Policy for Preservation of Documents:

The Board of Directors of your Company has adopted a policy on Preservation of Documents as per Regulation 9 of the SEBI (Listing Obligations and Disclosure Requirements) Regulations, 2015. The policy is available for access at the website of the Company at https://www.cmlgrgroup.com/uploads/investors/1723040017olicy-for-Preserva-tion-of-Documents.pdf.

OTHER DISCLOSURES:

Your Directors state the status of disclosure or reporting requirement in respect of the following items, for the transactions/events related to these items during the year under review:

Non-applicability of certain Regulations of SEBI (Listing Obligations and Disclosure Requirements) Regulations, 2015 as amended from time to time:

As per Regulation 15 of the SEBI (LODR) Regulations, 2015 the compliance with the corporate governance provisions as specified in regulations 17, 17A, 18, 19, 20, 21, 22, 23, 24, 24A, 25, 26, 27 and clauses (b) to (i) of sub-regulation (2) of regulation 46 and para C, D and E of Schedule V shall not apply to the Company.

Corporate Governance:

The Corporate Governance requirements as stipulated under the of SEBI (LODR) Regulations, 2015 are not applicable to the company but the Company adheres to good corporate practices at all times. Report on Corporate Governance Practices and the Auditors Certificate regarding compliance of conditions of Corporate Governance and certification by CEO & CFO is not applicable to your Company as per regulation 15(2) (b) of SEBI (Listing Obligation and Disclosure Requirements) Regulations, 2015.
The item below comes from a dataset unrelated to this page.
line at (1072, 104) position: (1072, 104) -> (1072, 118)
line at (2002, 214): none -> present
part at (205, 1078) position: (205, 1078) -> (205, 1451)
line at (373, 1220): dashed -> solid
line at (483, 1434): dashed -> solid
Investors Education and Protection Fund

During the year under review no such events occurred which required to be reported under this category.

Disclosures with respect to Demat suspense account/ unclaimed suspense account

During the year under review no such shares in the Demat suspense account or unclaimed suspense account which required to be reported as per Para F of Schedule V of the SEBI (LODR) Regulations, 2015.

Disclosure of certain types of agreements binding listed entities

As all the agreements entered into by the Company are in normal course of business are not required to be disclosed as they either directly or indirectly or potentially or whose purpose and effect will not impact the management or control of the Company.

CAUTIONARY STATEMENT

The annual report including those which relate to the directors'' report, management discussion and analysis report may contain certain statements on the Company''s intent expectations or forecasts that appear to be forward looking within the meaning of applicable securities laws and regulations while actual outcomes may differ materially from what is expressed herein.

ACKNOWLEDGEMENT:

The Board of Directors takes this opportunity to express their sincere gratitude and appreciation for the support and co-operation extended by all the stakeholders. The Directors appreciate the support the Company received from Auditors, Bankers and Central/ State Government authorities. The Board also wholeheartedly acknowledges and appreciates the dedicated efforts and commitment of all employees of the Company.